Work instructions
Answer these questions from the condolence thread below:
1. Which two names does Karen519 say come to mind all of the time?
2. In PrincessDaisy's post, what is fur made for?
3. Whom does Brinkleythegolden still miss?

Source extract
What a lovely tribute to your dear Pilgrim. He had such a wonderful life with you. Hugs......


----------



## Brinkleythegolden (Jun 18, 2012)

Aww, so very sweet. I still miss my two Bridge boys.


----------



## jennretz (Jul 24, 2013)

I missed this yesterday. Sending a big hug your way. Anniversaries are so hard.


----------



## Lexus (Aug 26, 2016)

I'm so sorry.


----------



## Karen519 (Aug 21, 2006)

Anniversaries are so hard! We will always miss them! I think about Smooch and Snobear all of the time.


----------



## Ivyacres (Jun 3, 2011)

Your tribute to Pilgrim was lovely.


----------



## hotel4dogs (Sep 29, 2008)

Just seeing this now, sorry. I'm so sorry for your loss. It's so hard, and it never seems to get any easier.


----------



## vrmueller (Jun 14, 2008)

So very sorry for your loss. I know how heart wrenching this is. May Pilgrim rest in peace.


----------



## Ivyacres (Jun 3, 2011)

I just saw this, so sorry for your loss


----------



## PrincessDaisy (Dec 20, 2011)

Hug your Honey. Fur is made for tears.
Love to you and yours,
Max


----------



## Leonardo Da Vinci Bear (Sep 17, 2017)

Sorry about sweet Pilgrim. I know my other 2 Miss Bear even our 2 cats do. Our collie was newly adopted so after the first 2 days he seemed ok. Our other golden Sadie how is almost 15....I think the thing that is saving here is she can barely see or hear anymore. But I've taken to spoiling her. She was bonded to my daughter originally. But she's gone a lot now. And I was spending so much time with Bear. But now she's following me all over. Take a shower for me. I'm brushing her everyday. I take cuddle breaks on the floor with her. Benny walking her ( well she pulls the leash and runs even at her age ) She getting more treats than ever like chicken. I'm blessed to be a homemaker that I can spend so much time with my puppies.


----------

Recorded information
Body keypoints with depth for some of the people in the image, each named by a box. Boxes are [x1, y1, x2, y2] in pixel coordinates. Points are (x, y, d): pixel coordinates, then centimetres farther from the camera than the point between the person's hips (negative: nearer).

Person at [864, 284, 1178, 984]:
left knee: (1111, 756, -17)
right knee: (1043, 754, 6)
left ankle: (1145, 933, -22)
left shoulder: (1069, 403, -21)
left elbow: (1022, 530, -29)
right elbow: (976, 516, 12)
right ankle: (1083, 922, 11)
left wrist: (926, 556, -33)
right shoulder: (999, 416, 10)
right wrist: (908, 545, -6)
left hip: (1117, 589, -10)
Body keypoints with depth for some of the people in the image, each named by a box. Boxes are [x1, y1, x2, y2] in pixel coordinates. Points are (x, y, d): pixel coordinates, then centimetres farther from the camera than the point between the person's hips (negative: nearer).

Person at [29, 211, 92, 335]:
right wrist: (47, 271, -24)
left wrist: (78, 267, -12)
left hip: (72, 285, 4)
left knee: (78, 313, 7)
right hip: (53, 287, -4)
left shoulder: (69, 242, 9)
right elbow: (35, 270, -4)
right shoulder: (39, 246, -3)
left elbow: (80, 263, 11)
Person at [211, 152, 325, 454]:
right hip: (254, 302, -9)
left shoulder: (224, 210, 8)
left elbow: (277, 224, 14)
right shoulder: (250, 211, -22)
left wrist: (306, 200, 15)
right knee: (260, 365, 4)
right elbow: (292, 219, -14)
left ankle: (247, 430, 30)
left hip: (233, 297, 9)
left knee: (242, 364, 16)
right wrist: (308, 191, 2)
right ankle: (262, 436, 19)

Result of the exercise
1. Smooch and Snobear
2. Tears
3. Two Bridge boys